SIGGRAPH: What advice would you give to someone interested in submitting a project to the SIGGRAPH 2026 Real-Time Live! program?
KP: Based on our experience, strong submissions focus on three core pillars:
- Visually compelling results: The demo should read as high quality immediately. Photorealistic results that are uncommon in real-time contexts consistently stand out.
- Fluid and smooth interaction: Real-Time Live! emphasizes the live experience. Interactions should feel seamless, with heavy computation handled in the background.
- A story built around new capabilities: Tell a clear, engaging story that demonstrates something previously impossible — such as the ability to literally pick up and paint with reality itself.
This demo showcases a new way to create — painting with captured reality in real time, without meshes or textures.
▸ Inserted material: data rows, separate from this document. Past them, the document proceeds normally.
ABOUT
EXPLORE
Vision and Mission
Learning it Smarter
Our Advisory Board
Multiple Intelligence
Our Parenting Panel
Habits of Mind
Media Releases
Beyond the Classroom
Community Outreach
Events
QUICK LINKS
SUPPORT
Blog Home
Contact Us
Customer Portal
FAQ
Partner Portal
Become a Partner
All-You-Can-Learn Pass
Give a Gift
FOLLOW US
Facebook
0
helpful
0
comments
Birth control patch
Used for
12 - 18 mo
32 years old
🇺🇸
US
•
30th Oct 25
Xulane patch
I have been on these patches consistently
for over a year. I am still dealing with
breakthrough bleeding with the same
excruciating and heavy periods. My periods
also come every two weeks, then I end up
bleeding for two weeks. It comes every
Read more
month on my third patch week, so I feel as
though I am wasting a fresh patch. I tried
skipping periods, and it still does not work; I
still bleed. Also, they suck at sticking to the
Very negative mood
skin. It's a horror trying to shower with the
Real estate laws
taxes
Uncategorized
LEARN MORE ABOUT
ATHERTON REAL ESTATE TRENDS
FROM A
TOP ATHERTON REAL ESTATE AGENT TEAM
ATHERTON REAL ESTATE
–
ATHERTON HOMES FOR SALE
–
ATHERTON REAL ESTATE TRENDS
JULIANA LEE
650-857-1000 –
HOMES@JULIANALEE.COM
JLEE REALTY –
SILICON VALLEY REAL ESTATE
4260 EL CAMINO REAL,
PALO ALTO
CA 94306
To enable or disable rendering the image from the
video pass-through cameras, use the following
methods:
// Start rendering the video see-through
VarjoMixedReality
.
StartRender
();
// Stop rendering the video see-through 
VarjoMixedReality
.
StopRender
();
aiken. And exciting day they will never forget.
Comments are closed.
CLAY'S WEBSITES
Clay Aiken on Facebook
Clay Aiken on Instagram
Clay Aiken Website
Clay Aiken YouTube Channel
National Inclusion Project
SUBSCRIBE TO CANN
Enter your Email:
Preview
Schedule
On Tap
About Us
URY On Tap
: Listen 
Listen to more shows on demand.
If this inspired you, there’s still time to submit your own work to SIGGRAPH 2026 Real-Time Live!.

Karran Pandey is a fourth year CS Ph.D. student at the University of Toronto advised by Karan Singh. His research focuses on interactive tools and representations for visual creation, editing and exploration. He generally works with artistic graphical representations (such as sketches, 3D models, images and videos), and enjoys designing interactive graphics workflows for creative tasks that are convenient, intuitive, and fun.